An acid-free technique for dissolving and recovering rare earths from shredded hard drives has emerged at Ames Laboratory, developed by researchers Ikenna Nlebedim, Denis Prodius and Anja-Verena Mudring.

And at a consortium of universities across Europe, the European Union has funded a project to develop new ways to design electric cars from the outset so they are much easier to recycle.

Business also can be an important player in pioneering new methods of recovering rare earth elements. In one attention-getting move, Apple is experimenting with a robot named Daisy (PDF) to disassemble returned products to more efficiently recover the various metals, including rare earths. The company also could take steps to make its devices easier to repair and upgrade, without being replaced.

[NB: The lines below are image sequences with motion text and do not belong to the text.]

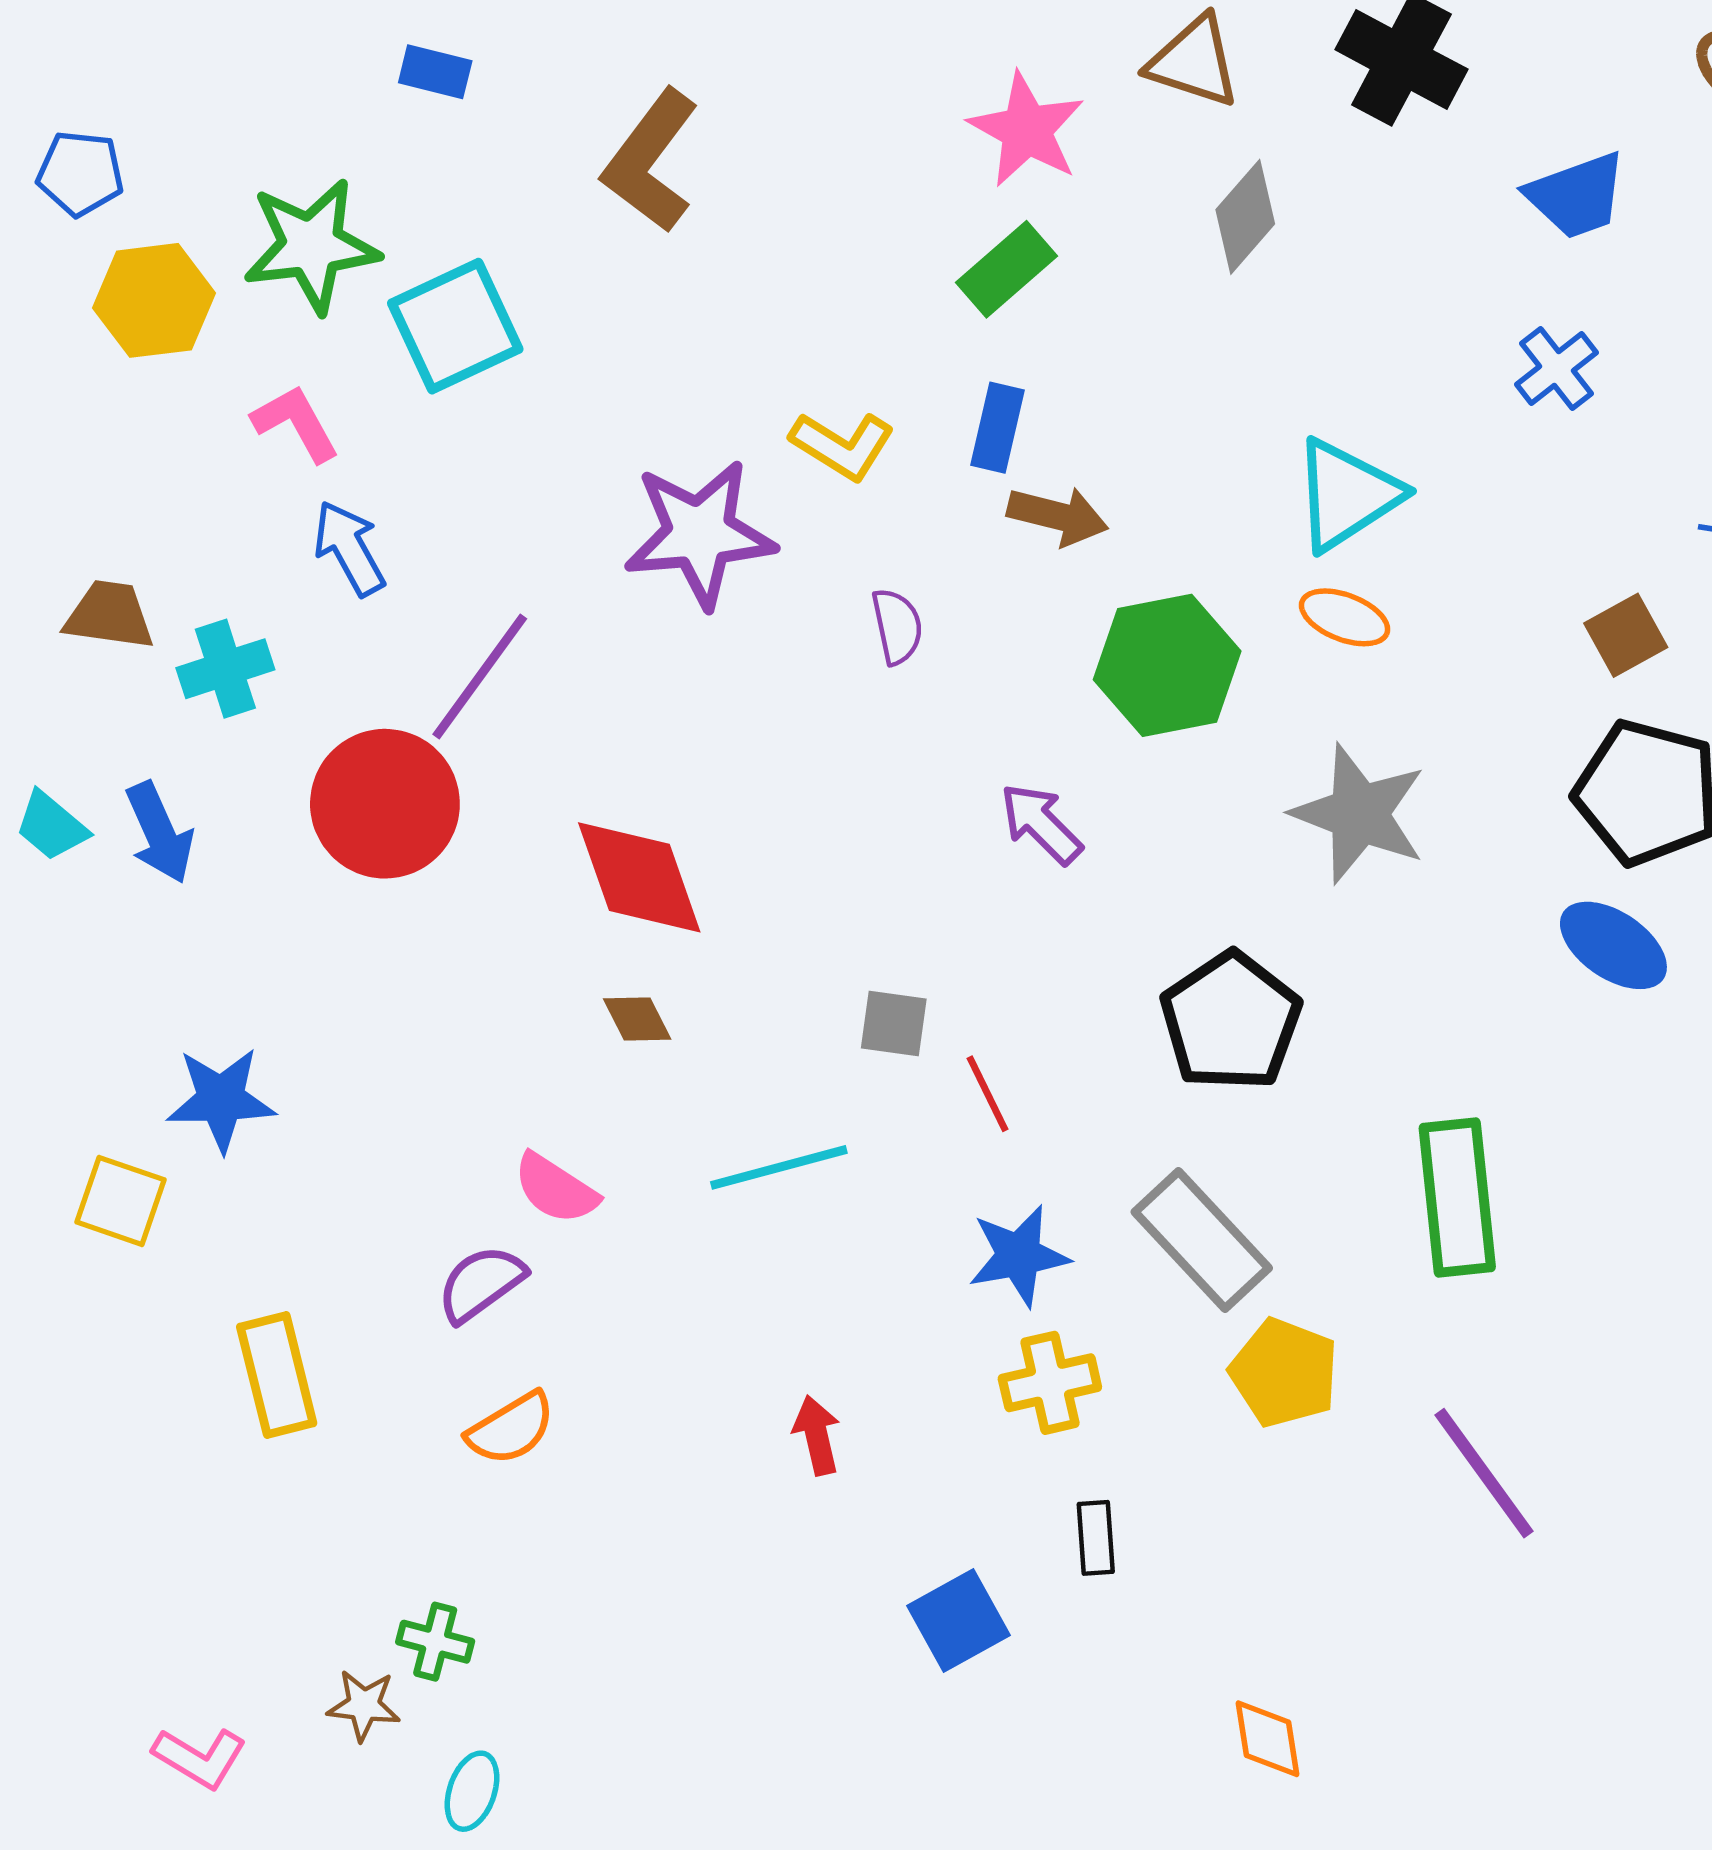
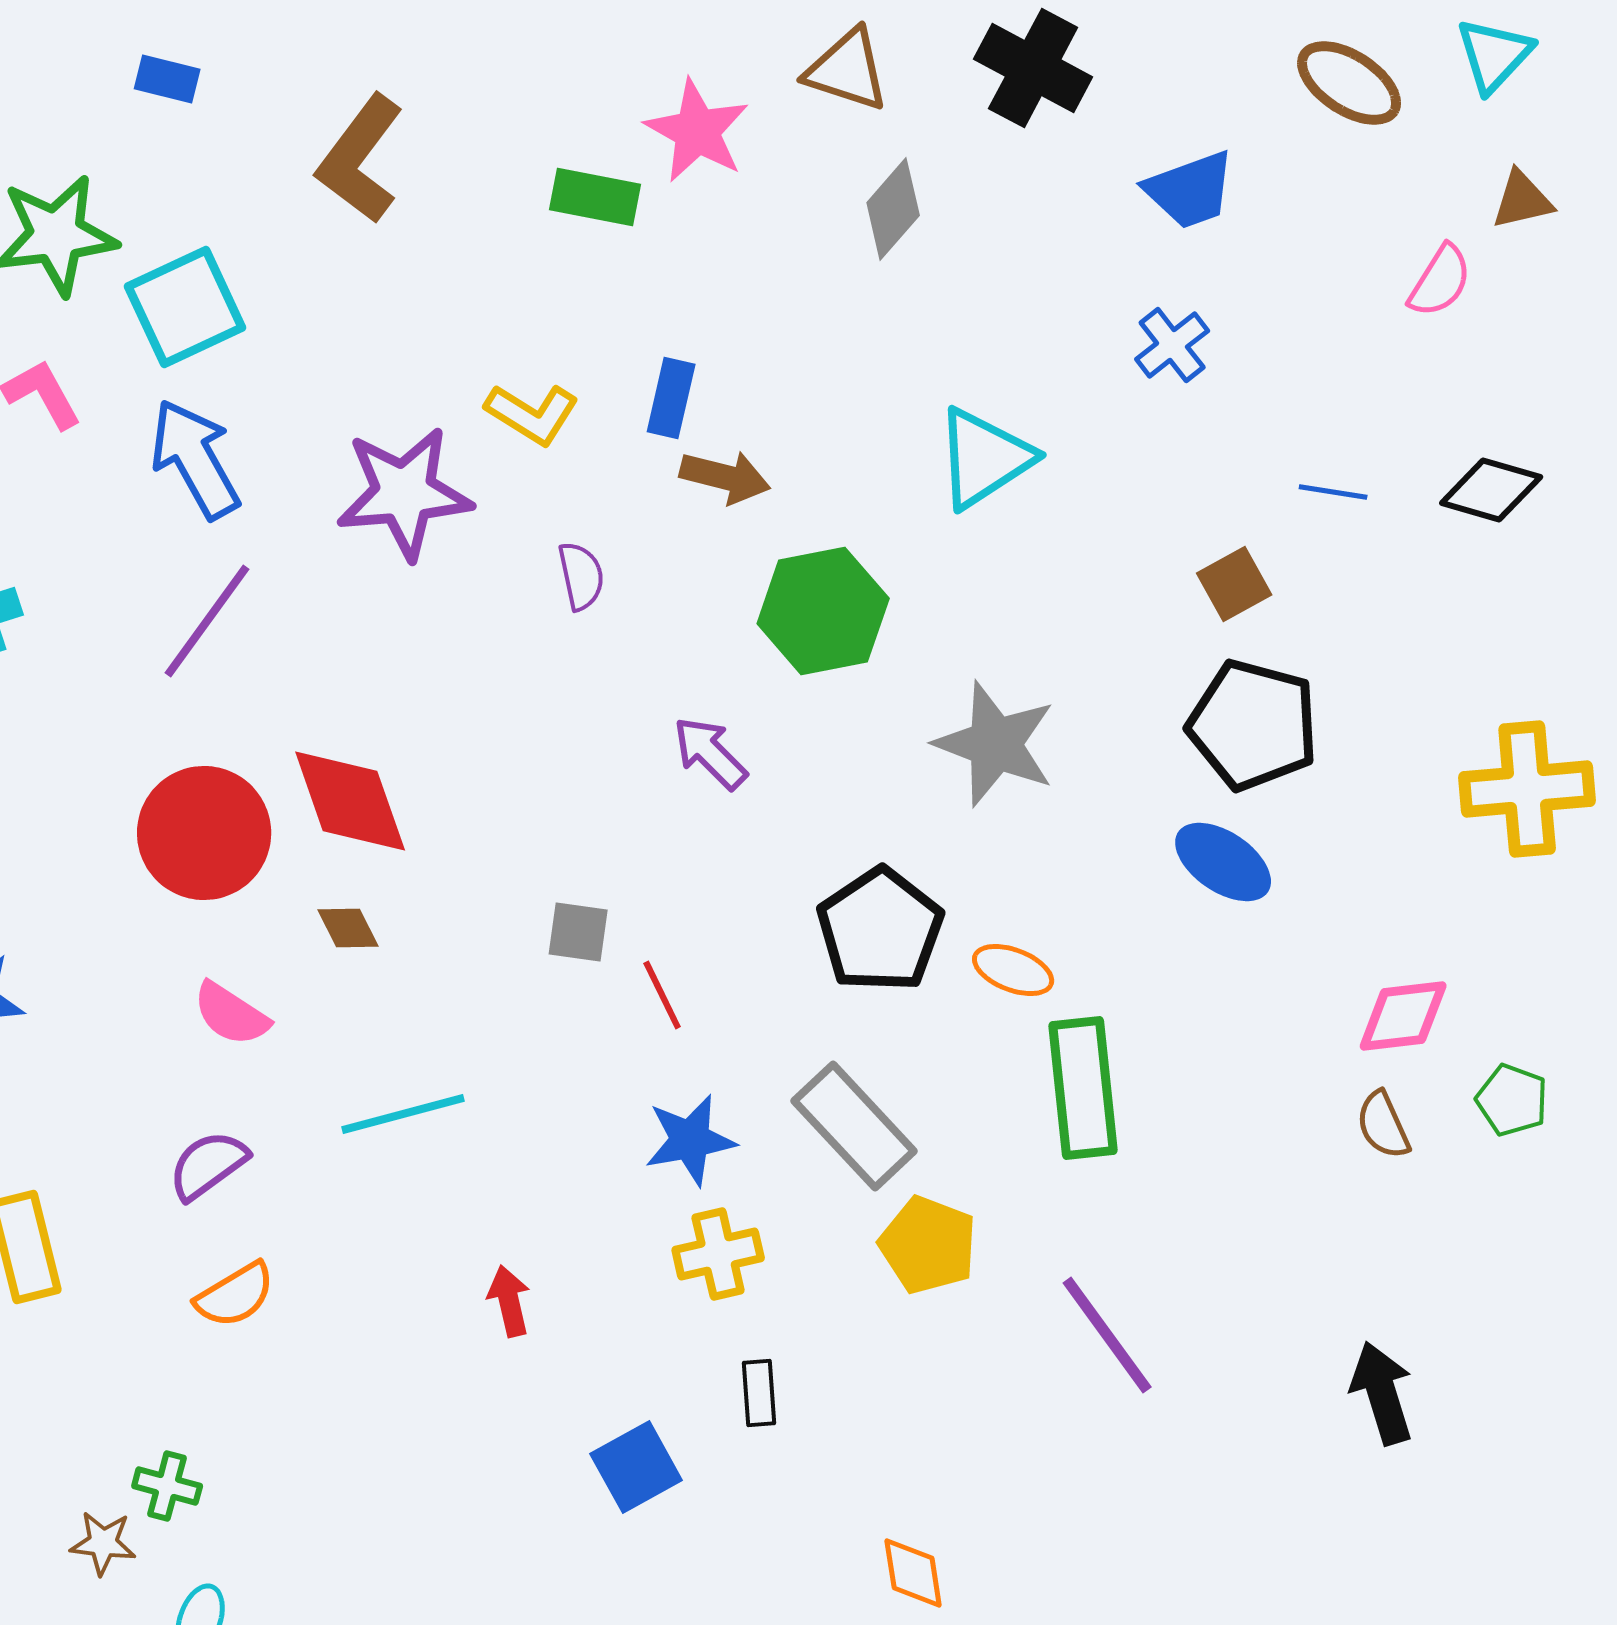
green rectangle: (1006, 269) -> (595, 197), moved, turned 52
blue arrow: (349, 548) -> (195, 459), moved, size x1.4
orange ellipse: (1345, 617) -> (1013, 970), moved
red circle: (385, 804) -> (204, 833), moved
cyan line: (779, 1167) -> (403, 1114), moved
pink semicircle: (556, 1189) -> (231, 1014), moved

While science and business are part of the solution, innovation alone will not lead to a more just world. Even outstandingly efficient recycling practices will not produce enough rare earths for the large magnets necessary for tens of thousands of wind turbines and millions of electric vehicles.

Meeting that demand will require a commitment to support responsible production. We also need to increase rare earth elements production in developed countries with better protections for human health and stronger environmental regulatory enforcement.

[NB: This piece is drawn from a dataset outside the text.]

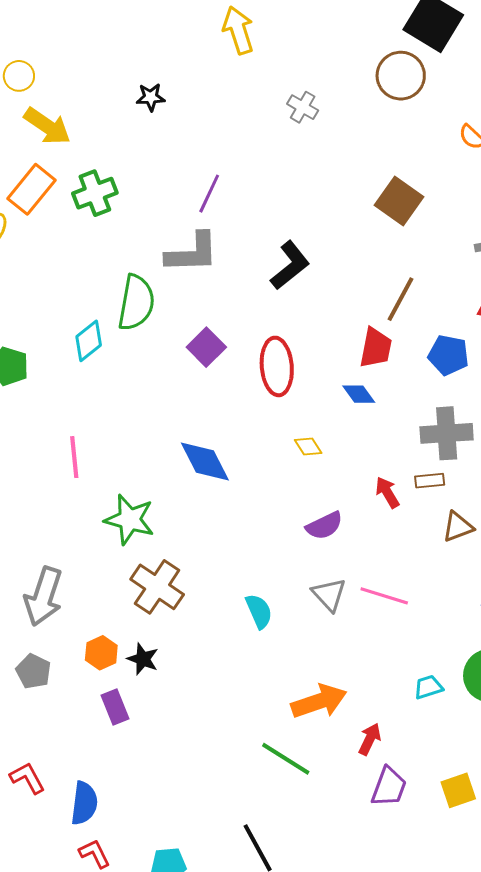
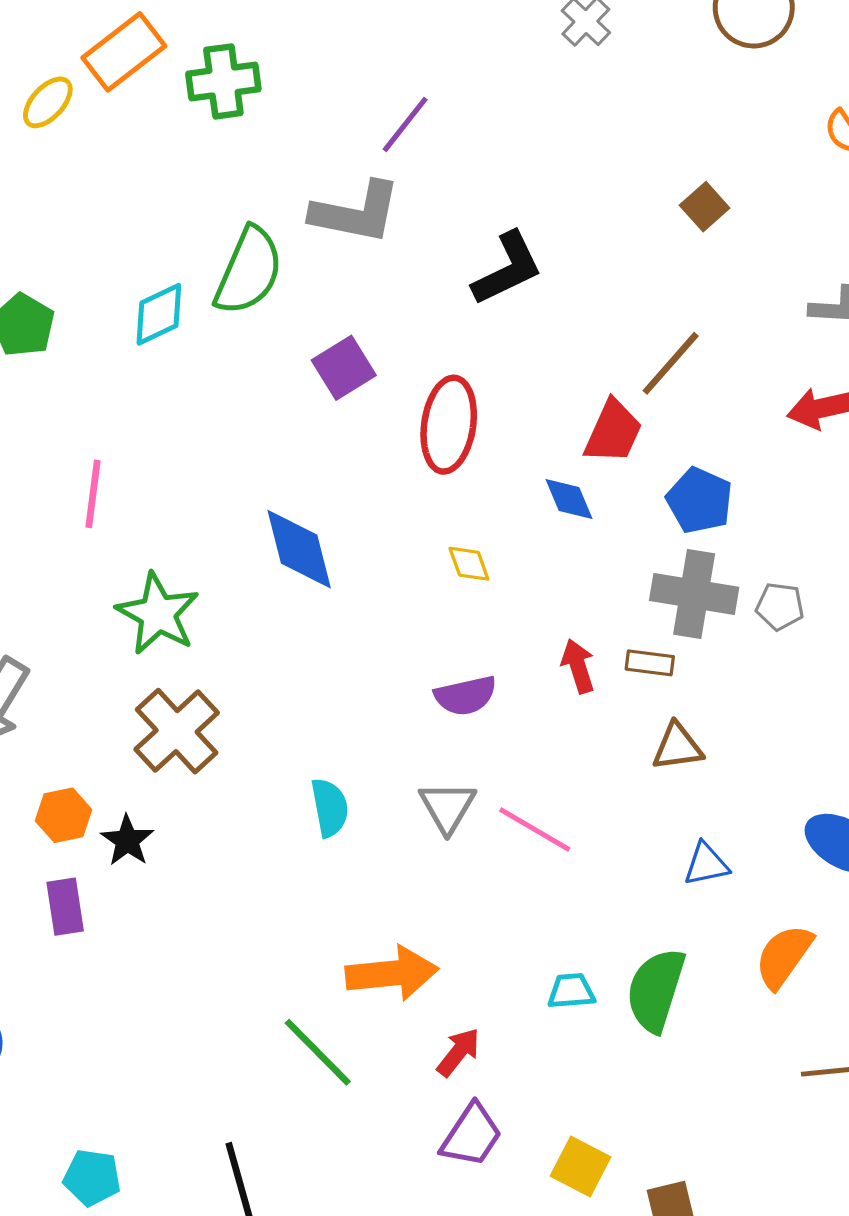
brown square: (399, 201) -> (705, 207), size x0.6
blue pentagon: (448, 355) -> (700, 500), moved
yellow square: (458, 790) -> (581, 1166), turned 33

Historically, governments have played a key role in encouraging and managing the production of a wide range of commodities, from oil and corn to more specialized substances such as synthetic rubber and generic drugs. Geological sources of rare earth element ores are available in the United States and in other countries with the capacity to enforce production processes that contain and treat the pollution. Encouragement to restart domestic production could be coupled with subsidies for ongoing environmental protections, such as wastewater treatment, maintenance of tailing ponds and extensive monitoring networks to warn of pollution that does escape.

A way forward

The rare earth elements are materials that matter for our future. They can’t be produced pollution-free, but we can make them in ways that don’t exploit some people for the benefit of others. While more research is valuable, actions by businesses and government can work using just what we know now. Policy proposals such as the Green New Deal need to support the material bases necessary for the greener future they envision.